### Assignment A
Copy the passage of the stock screener article from "Last week in" up to and including "that interest you.", word for word.

### Page extract
----

Last week in my Back to the Basics column, I reviewed two ways to find investment ideas: examining the goods and services that you come in contact with all the time, and becoming an avid reader.

But another way to track down stocks has opened up to individual investors, thanks to the magic of the internet. It can be both quicker and easier than the two methods I talked about last week, but it also comes with pitfalls of its own. I'm talking about using stock screeners.

Think of a stock screener as an investment robot that, based on your instructions, will scour the entire stock market to find just the stocks that interest you.

Speaking investmentese
Unfortunately, this screening robot doesn't speak English. It speaks investmentese, so if you want it to bring you the goods, you need to learn its language. It may be a little overwhelming at first, but as with anything else, study and practice are the keys to success.

While I won't endeavor to cover the entire universe of investment-speak here, I can start you off with a few high points that will hopefully put you on the fast track toward taking advantage of screeners.

The free investing community at Motley Fool CAPS offers a stock screener. Let's review the categories of instructions that that screener uses. (Screeners vary in the variety of instructions they include, and sometimes in how they refer to those instructions, but most general concepts can transfer from one screener to the next.)

  • Company information: Sector and industry criteria let you search with varying degrees of specificity for types of businesses -- you can search the overall health-care sector, or you can drill down to just drug companies. Market capitalization, meanwhile, refers to a company's size.
  • CAPS data: This is specific to the CAPS screener, and it lets you take advantage of the wealth of information generated by the huge CAPS investment community. "CAPS Ratings" may be the most powerful criteria here, since it lets you pick out just the stocks that have earned the community's top-notch five-star seal of approval.
  • Price data: Investors often look for stocks based on how the stock price has moved. In particular, many Foolish investors will look for stocks whose prices have fallen a lot in hopes of finding a bargain. This category also includes valuation metrics. This is an important topic that I'll cover in an article of its own, but in short, valuation metrics relate the stock's price relative to company data such as current profits.
  • Risk data: This contains metrics that measure how risky a company may be. Insider ownership, for example, measures how much of the company executives own -- many investors see this as an extremely important measure. The debt-to-equity ratio measures the company's debt level. As with your personal balance sheet, too much debt is rarely a good thing.

----

### Exercise data
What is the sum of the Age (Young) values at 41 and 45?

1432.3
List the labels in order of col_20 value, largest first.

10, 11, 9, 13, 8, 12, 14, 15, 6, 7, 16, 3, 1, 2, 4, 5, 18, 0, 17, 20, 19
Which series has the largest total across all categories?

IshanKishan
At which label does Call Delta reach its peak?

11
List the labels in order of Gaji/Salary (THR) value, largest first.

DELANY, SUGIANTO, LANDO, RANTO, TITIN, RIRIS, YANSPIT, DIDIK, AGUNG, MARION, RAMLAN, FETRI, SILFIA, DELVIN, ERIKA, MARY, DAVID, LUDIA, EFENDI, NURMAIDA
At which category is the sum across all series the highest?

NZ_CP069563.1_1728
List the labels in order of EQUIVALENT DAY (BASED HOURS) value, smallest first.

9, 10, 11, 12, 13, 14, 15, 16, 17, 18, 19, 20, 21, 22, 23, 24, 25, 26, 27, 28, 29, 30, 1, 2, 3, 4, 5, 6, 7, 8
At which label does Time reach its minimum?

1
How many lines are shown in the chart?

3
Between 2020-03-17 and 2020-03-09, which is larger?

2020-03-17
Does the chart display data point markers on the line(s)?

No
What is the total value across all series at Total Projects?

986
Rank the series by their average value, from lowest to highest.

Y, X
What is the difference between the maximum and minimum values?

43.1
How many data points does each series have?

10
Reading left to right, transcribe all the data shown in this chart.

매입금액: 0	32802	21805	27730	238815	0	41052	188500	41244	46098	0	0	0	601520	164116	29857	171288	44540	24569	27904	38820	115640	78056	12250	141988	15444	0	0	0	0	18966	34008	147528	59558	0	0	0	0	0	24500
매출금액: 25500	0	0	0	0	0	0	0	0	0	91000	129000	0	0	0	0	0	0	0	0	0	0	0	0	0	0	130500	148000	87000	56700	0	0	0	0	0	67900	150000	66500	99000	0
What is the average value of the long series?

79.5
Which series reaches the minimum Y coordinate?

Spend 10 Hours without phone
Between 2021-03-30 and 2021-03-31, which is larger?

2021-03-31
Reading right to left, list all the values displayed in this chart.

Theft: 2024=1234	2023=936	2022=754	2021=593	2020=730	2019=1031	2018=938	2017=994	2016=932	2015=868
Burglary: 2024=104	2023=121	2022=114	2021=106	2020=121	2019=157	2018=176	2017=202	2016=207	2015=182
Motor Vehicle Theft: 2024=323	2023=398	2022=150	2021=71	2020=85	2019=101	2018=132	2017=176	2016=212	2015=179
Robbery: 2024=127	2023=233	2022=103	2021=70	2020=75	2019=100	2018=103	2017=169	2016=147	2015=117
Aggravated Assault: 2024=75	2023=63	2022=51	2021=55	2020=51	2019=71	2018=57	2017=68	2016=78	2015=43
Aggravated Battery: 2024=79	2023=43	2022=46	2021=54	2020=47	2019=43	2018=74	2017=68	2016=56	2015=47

----

### Assignment B
Repeat the rows exactly, from the first line of the rows up to and including the line with "List the labels in order of Gaji/Salary".

### Output A
Last week in my Back to the Basics column, I reviewed two ways to find investment ideas: examining the goods and services that you come in contact with all the time, and becoming an avid reader.

But another way to track down stocks has opened up to individual investors, thanks to the magic of the internet. It can be both quicker and easier than the two methods I talked about last week, but it also comes with pitfalls of its own. I'm talking about using stock screeners.

Think of a stock screener as an investment robot that, based on your instructions, will scour the entire stock market to find just the stocks that interest you.

### Output B
What is the sum of the Age (Young) values at 41 and 45?

1432.3
List the labels in order of col_20 value, largest first.

10, 11, 9, 13, 8, 12, 14, 15, 6, 7, 16, 3, 1, 2, 4, 5, 18, 0, 17, 20, 19
Which series has the largest total across all categories?

IshanKishan
At which label does Call Delta reach its peak?

11
List the labels in order of Gaji/Salary (THR) value, largest first.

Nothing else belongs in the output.